[Tutor] Code optmisation

Mon Apr 7 17:16:35 CEST 2008

Hi Yogi

On Fri, Apr 4, 2008 at 10:05 PM, yogi <byogi at yahoo.com> wrote:
> Hi ,
>        Here is my first usable Python code.
>  The code works.
Woohoo! congratulations.

>  Here is what I'm trying to do.
>  I have two huge text files.

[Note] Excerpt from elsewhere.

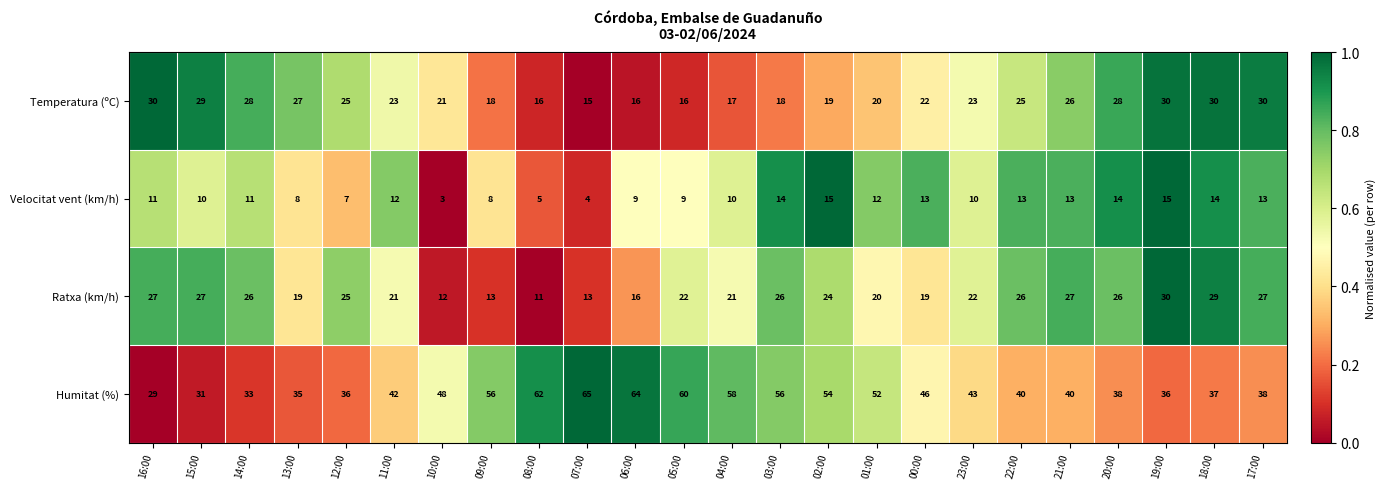

What is the spread (max minus min) of values at 13:00?

27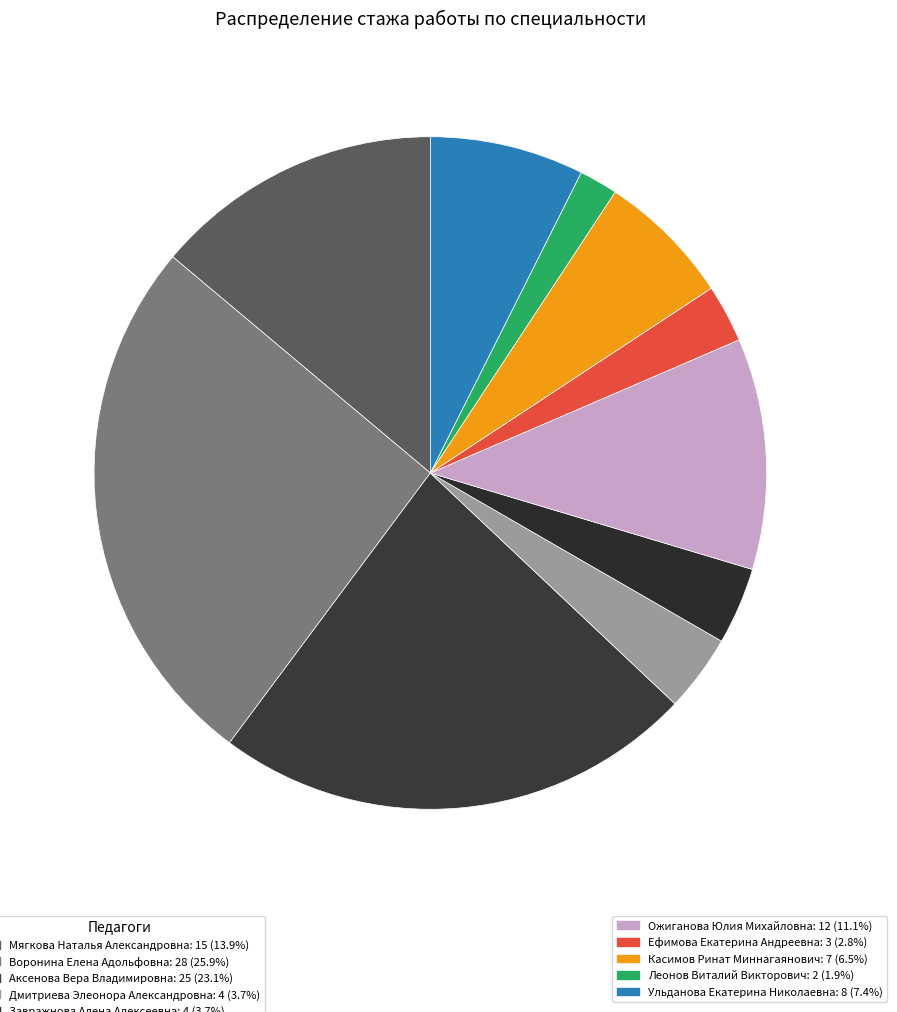

How many segments does this pie chart have?

10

After some processing, One is 12M  (file A) and the other 1M (file B) .
>  The files have columns which are of interest to me.
...
>  Question1 : Is there a better way ?
I admit that I didn't spend too much time trying to understand your
code.  But at first glance your logic looks like it could be easily
represented in SQL.  I bet a relational database could do your lookup
faster than doing it in pure Python.  I do this kind of thing
frequently: use python to import delimited data into a relational
database like PostgreSQL, add indexes where they make sense, query the
database for the results.  It can all be done from inside Python but
it doesn't have to be.

SELECT a.*
FROM a INNER JOIN b ON a.field0=b.field0
WHERE
  b.field3=0
  AND
  a.field3 >= (b.field1-1000000) AND a.field3 <= (b.field2+1000001)
... etc.

>  Question2 : For now I'm using shells time  call  for calculating time required. Does Python provide a more fine grained check.
I think so but I've not used it: timeit.  Search this mailing list's
archives for 'timeit' and/or at the Python command line:
import timeit
help(timeit)

>  Question 2: If I have convert this code into a function.
>  Should I ?
Yes, especially if it helps make your code easier to read and understand.